==== Texto fornecido ====
Ascenção na carreira, estabilidade empregatícia, entre outros fatores são os motivos pelos quais os brasileiros buscam uma oportunidade na carreira pública. Mas, um dos principais atrativos são as remunerações oferecidas em órgãos públicos em todo o Brasil.

De acordo com um estudo publicado pelo Banco Mundial no último dia 9, o Brasil é um dos países que mais investem nos seus servidores. Em 2018, 10% do Produto Interno Bruto (PIB) foi destinado ao pagamento de salários e vencimento de servidores públicos.

O país também é um dos que mais contratam via concurso. “A relação entre o número de funcionários públicos e a população no Brasil (5,6%) é mais alta que a média latino-americana (4,4%), mas inferior a países da OCDE (9,5%)”, relatou o estudo.

Além disso, o documento aponta que a diferença média dos salários dos servidores federais para profissionais do setor privado com funções semelhantes chega a 96%. Os motivos para essa diferença são inúmeros.

Entre os principais estão: as altas taxas de juros praticadas no Brasil, o sistema tributário e a capacidade de organização dos servidores públicos. Quem explicou essa relação foi auditor do Tribunal de Contas do DF, professor de Discursivas e Peças Técnicas e consultor de preparação para concursos, Leonardo Murga.

Estudo chamou atenção por apontar valores de salários para servidores federais
muito superior aos dos profissionais do setor privado (Foto: Pixabay)

Entenda os motivos das diferenças salariais nos setores públicos e privados

“A taxa básica de juros, embora em queda, ainda é uma das mais altas do mundo. Ademais, o spread bancário brasileiro (diferença entre a taxa de juros cobrada pelos bancos dos tomadores de crédito e a paga aos depositantes) é gigantesco. Tais fatores deprimem dois motores econômicos, quais sejam: a capacidade privada de investimento e o consumo das famílias”, explicou.

Diante desse cenário, os empresários encontram dificuldades para captação de empréstimos com taxas de juros razoáveis, distanciando-se de um processo produtivo mais alinhado às boas práticas internacionais.

“Sem capacidade para investir, novos negócios não surgem, o ganho produtivo de escala some e, consequentemente, o emprego não aparece ou resta subvalorizado”, concluiu Murga.

A falta do emprego bem remunerado acarreta na perda de volume de vendas, que, por sua vez, faz com que os produtos/serviços passem a custar mais caro. Em meio a todo esse processo, o consumidor se vê obrigado a financiar compras e conviver com as taxas.

Em relação ao sistema tributário, Murga explicou que “o Estado, ao taxar prioritariamente o consumo em detrimento da renda, gera ainda mais pressão negativa sobre mercado, pois, além de arrecadar menos do que poderia, esmaga os dois citados motores econômicos.”
====
_Tarefa solicitada 1:_
Responda com base no texto sobre salários de servidores públicos:
(a) Que percentual do PIB foi destinado em 2018 ao pagamento de salários e vencimentos de servidores públicos?
(b) Qual é a relação entre o número de funcionários públicos e a população nos países da OCDE, segundo o estudo?
(c) Que cargo Leonardo Murga ocupa no Tribunal de Contas do DF?
==== Dados armazenados ====
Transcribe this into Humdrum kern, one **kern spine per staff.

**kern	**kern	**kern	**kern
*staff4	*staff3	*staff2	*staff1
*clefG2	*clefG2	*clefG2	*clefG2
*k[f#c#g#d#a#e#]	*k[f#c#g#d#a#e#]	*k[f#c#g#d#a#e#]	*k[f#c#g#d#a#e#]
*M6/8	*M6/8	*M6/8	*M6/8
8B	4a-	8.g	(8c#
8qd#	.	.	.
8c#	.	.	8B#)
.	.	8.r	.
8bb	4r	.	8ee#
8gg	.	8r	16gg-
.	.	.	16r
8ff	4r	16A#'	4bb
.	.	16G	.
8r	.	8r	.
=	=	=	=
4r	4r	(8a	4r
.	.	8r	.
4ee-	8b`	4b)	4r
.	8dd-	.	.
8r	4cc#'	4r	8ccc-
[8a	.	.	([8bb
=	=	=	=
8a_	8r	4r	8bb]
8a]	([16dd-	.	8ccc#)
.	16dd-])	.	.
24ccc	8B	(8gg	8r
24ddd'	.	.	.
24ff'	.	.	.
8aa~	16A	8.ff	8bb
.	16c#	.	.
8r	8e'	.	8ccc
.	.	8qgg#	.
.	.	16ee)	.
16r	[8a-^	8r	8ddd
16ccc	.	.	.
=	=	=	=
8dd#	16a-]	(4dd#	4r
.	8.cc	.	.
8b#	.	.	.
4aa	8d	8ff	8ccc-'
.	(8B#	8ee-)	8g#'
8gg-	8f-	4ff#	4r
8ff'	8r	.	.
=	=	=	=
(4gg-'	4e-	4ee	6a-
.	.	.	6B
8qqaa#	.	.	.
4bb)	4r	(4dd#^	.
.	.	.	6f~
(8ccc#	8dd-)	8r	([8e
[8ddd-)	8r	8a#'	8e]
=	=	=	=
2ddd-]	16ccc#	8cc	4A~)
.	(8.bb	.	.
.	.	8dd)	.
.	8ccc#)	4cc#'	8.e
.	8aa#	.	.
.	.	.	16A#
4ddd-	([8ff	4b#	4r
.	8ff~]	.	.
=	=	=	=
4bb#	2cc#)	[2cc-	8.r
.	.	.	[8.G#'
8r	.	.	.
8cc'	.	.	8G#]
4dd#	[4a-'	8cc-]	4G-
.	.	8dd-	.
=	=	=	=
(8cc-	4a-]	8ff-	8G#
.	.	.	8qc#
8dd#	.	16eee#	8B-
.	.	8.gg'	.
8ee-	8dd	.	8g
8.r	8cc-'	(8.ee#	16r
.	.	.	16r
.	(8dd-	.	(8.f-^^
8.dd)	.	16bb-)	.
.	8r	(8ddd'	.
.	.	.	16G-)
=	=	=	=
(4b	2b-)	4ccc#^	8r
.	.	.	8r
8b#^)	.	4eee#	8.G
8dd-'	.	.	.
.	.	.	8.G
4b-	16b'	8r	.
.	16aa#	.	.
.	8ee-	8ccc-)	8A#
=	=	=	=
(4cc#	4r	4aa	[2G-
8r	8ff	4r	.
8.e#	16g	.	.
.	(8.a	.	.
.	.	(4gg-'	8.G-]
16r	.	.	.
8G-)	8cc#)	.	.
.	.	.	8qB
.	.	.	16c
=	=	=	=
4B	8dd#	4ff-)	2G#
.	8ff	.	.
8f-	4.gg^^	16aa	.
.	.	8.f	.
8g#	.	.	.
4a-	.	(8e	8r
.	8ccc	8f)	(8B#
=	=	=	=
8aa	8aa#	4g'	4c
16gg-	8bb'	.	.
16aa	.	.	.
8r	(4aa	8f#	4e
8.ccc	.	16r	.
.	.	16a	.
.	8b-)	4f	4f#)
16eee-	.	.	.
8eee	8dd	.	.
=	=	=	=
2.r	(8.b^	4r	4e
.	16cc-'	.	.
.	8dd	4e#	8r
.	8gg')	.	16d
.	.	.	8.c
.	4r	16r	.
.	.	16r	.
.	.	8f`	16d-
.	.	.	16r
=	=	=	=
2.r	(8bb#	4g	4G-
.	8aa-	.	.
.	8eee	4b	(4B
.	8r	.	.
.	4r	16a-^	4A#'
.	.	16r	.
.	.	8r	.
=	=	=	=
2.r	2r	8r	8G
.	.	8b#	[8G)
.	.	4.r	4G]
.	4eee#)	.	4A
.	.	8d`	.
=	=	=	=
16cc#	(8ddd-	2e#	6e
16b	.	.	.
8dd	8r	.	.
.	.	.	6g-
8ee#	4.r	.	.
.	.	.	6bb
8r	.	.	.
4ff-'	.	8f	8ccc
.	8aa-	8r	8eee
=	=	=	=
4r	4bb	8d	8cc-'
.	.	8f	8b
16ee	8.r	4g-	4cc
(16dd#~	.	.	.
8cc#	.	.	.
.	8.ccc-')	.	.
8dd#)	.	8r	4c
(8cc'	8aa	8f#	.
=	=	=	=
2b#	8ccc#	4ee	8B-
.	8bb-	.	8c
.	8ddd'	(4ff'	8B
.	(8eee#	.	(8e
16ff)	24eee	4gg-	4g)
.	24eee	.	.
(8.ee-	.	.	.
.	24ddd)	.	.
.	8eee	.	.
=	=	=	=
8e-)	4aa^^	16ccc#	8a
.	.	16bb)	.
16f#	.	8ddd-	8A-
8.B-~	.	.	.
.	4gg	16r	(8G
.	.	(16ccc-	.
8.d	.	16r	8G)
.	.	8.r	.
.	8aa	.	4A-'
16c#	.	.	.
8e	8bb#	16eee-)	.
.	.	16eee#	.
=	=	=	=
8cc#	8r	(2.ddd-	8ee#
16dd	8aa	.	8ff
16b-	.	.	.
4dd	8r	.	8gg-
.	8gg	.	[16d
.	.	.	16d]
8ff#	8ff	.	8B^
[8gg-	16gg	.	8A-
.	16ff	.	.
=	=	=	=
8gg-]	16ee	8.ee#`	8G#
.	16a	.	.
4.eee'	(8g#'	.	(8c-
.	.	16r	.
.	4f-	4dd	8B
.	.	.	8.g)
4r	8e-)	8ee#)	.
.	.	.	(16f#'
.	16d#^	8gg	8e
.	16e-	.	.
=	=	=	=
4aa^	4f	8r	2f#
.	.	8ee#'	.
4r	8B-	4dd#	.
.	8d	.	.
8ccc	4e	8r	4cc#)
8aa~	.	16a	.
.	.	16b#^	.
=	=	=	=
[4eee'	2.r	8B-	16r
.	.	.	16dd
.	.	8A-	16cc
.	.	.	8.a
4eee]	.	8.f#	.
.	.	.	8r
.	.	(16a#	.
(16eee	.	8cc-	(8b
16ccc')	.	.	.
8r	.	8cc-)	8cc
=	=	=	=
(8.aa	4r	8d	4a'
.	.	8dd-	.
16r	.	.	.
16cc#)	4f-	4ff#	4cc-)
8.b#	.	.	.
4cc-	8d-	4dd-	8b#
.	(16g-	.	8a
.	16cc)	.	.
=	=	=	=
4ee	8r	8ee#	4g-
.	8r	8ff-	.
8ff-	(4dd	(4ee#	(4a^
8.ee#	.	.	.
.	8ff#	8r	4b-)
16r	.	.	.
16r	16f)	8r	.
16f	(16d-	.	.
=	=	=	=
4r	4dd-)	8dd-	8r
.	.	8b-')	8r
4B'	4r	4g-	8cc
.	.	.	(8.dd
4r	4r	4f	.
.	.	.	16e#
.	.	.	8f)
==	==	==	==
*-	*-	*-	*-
====
_Tarefa solicitada 2:_
Reúna todas as linhas acima que contêm a sequência "kern".

_Resposta completa 1:_
(a) 10%.
(b) 9,5%.
(c) Auditor.

_Resposta completa 2:_
Transcribe this into Humdrum kern, one **kern spine per staff.
**kern	**kern	**kern	**kern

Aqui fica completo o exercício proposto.